L’auto-formation existentielle* (21/04/2021)

Il s'agit ici de notre capacité à nous développer nous-même dans notre frottement au réel. Une grande partie de nos apprentissages, la plus vitale en fait, échappe à notre attention, car elle n'est pas formalisée, elle n'a ni programme, ni maître, ni salle de classe. Cette capacité fait pourtant la différence entre subir et devenir. Nous pouvons subir passivement et c'est la fin de l'histoire. Nous pouvons subir et réagir de manière réflexe, cela peut paraître mieux mais ne nous conduit qu'à une répétition mécanique. L'auto-formation existentielle nous libère de ces pièges. Son amorce est la curiosité, le besoin de comprendre. Elle fait de nous des stratèges et des auteurs de notre vie. 

Chacun d’entre nous possède un soi profond qu’il ne peut connaître directement, mais qui se révèle grâce à une sorte de dialogue, éclairé par l’introspection, avec les évènements de son existence. Ce soi est une présence au monde, un regard, une sensibilité, un potentiel de vies possibles, qu’il s’agit de dégager des déterminations sociales - historiques, familiales, scolaires, professionnelles, etc. - de sorte qu’il puisse exprimer ce qu’il recèle.


L’auto-formation existentielle est un processus de ré-appropriation de soi, un apprendre à être et à devenir dont chacun est l’initiateur pour lui-même. Le point de départ, parfois, est un de ces moments où le monde que nous nous représentons, la vision de l’avenir sur laquelle nous nous appuyons vacillent et se dérobent. Dans ces moments-là, même ce que nous prenions pour notre identité semble frappé d’inconsistance. Une porte peut alors s’entrouvrir sur une quête de soi, que nous pousserons ou ignorerons. Cette quête est d’autant plus essentielle aujourd’hui qu’être soi court le risque de s’égarer dans les travestissements et les selfies de la société du spectacle (1).

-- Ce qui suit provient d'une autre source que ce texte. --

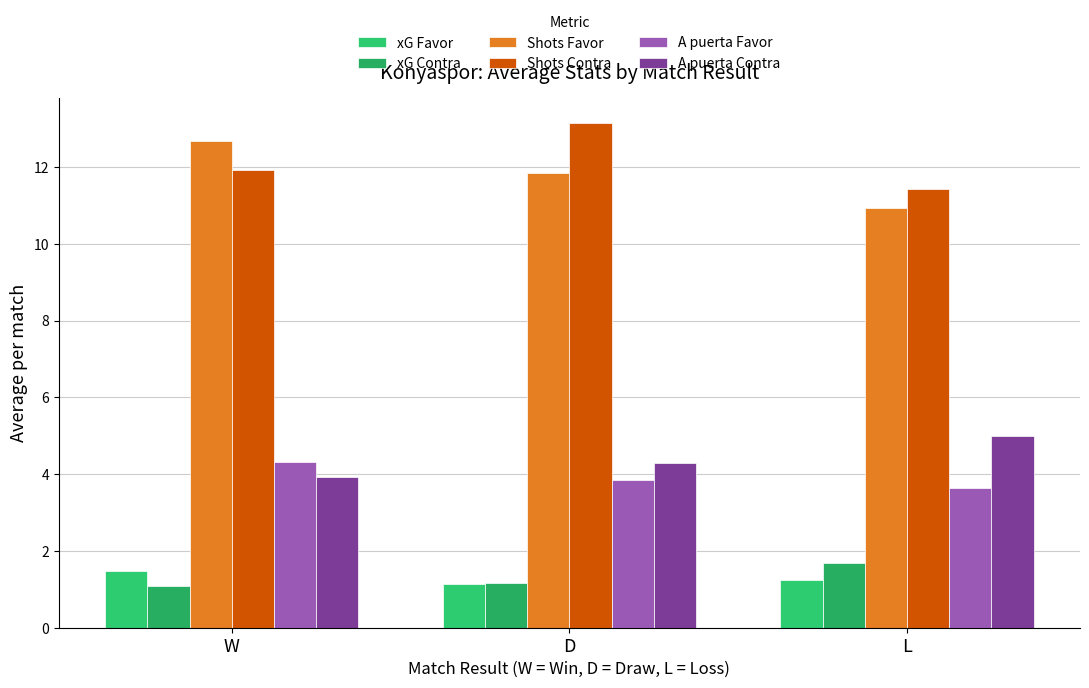

Which series has the largest range (max minus min)?

Shots Favor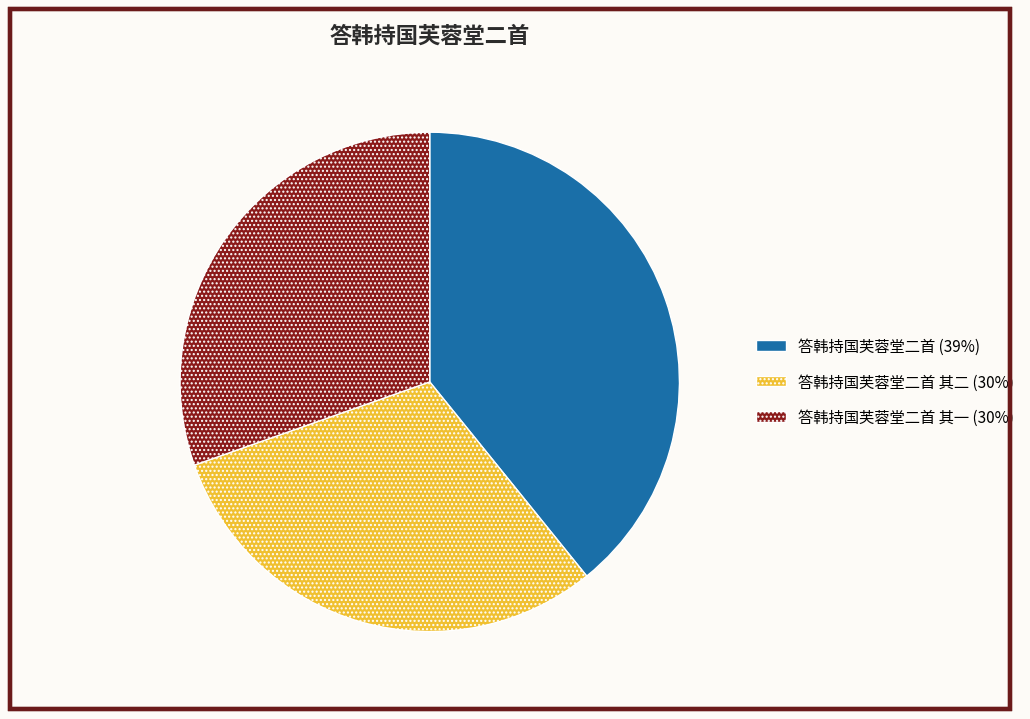

Which has a higher value, 答韩持国芙蓉堂二首 其一 (30%) or 答韩持国芙蓉堂二首 (39%)?

答韩持国芙蓉堂二首 (39%)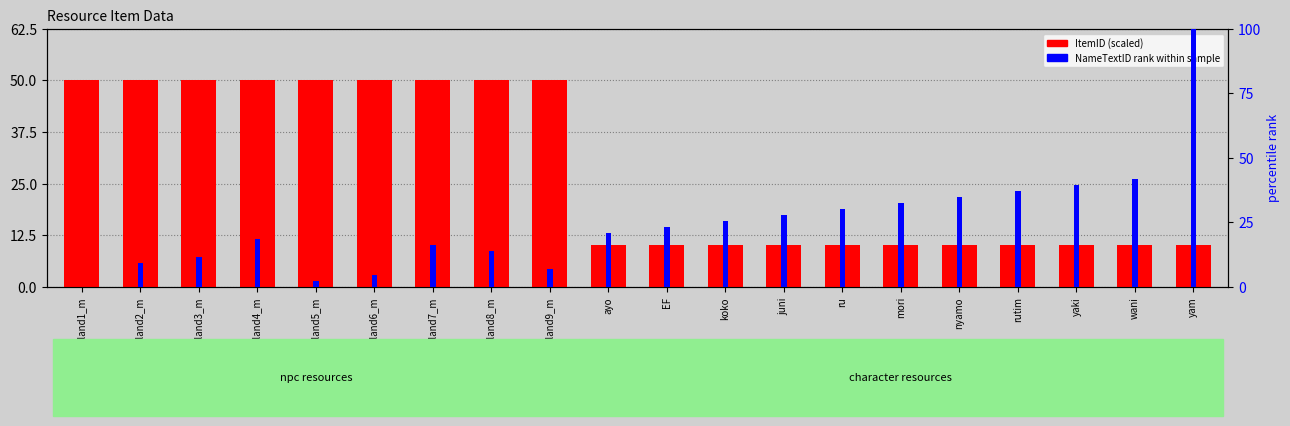

What position from the left is juni?

13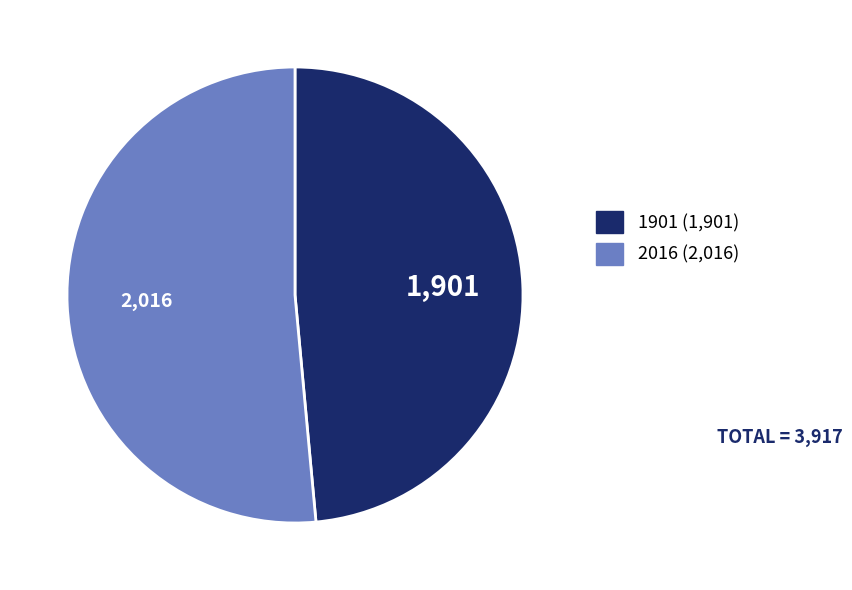

Which slice represents more than half of the pie?

2016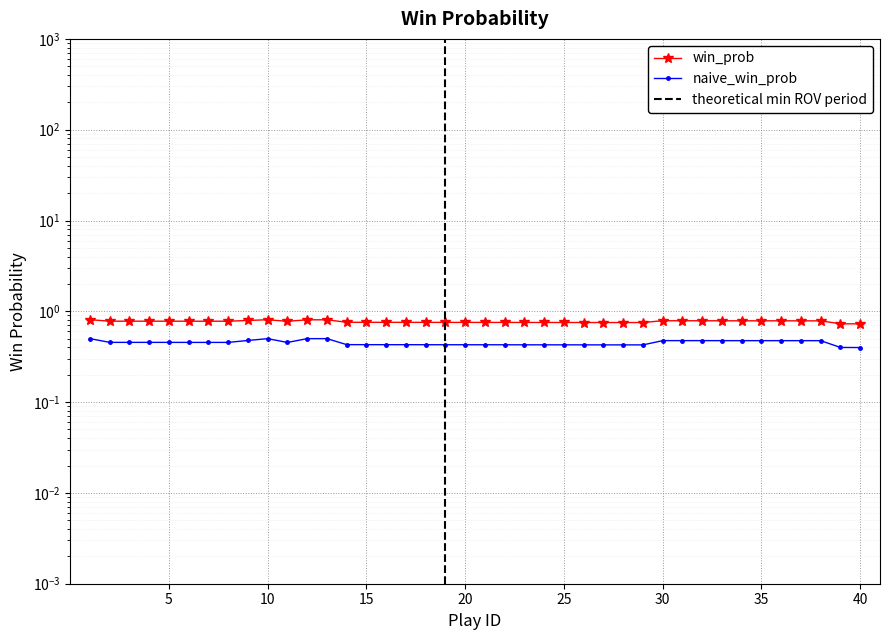

Rank the categories by win_prob value from highest to lowest.

1, 10, 12, 13, 9, 30, 31, 32, 33, 34, 35, 36, 37, 38, 2, 3, 4, 5, 6, 7, 8, 11, 14, 15, 16, 17, 18, 19, 20, 21, 22, 23, 24, 25, 26, 27, 28, 29, 39, 40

Dans la dynamique de l’auto-formation existentielle, trois processus se combinent qui, à l’instar des instruments d’un jazz band au cours d’une improvisation, s’influencent l’un l’autre et dialoguent de manière non-linéaire: l’appropriation, l’individuation, l’émancipation.


Appropriation

L’appropriation par le vivant de son pouvoir de se former lui-même est la source de l’auto-formation existentielle. Il s’agit non plus d’être les acteurs éventuellement talentueux d’un scénario écrit par d’autres, mais d’écarter les références extérieures qui nous dissimulent plus ou moins à nous-mêmes pour devenir les auteurs d’une histoire vivante: la nôtre.

Individuation

L’individuation est le processus de création et de différenciation de l’individu décrit par Carl Gustav Jung. L’individuation est différente de l’individualisation qui conduit à n’être qu’une unité, à la fois parmi d’autres et coupée des autres.

Emancipation

Le processus de prise de conscience émancipateur est le moment où, soudainement, dans notre conscience, quelque chose se produit.

 

* Cette note s’inspire particulièrement de Gaston Pineau, Produire sa vie, Auto-formation et autobiographie, L’Harmattan, 1983.

1. Cf. Jean Baudrillard, La transparence du mal, Essai sur les phénomènes extrêmes, éditions Galilée, 1990.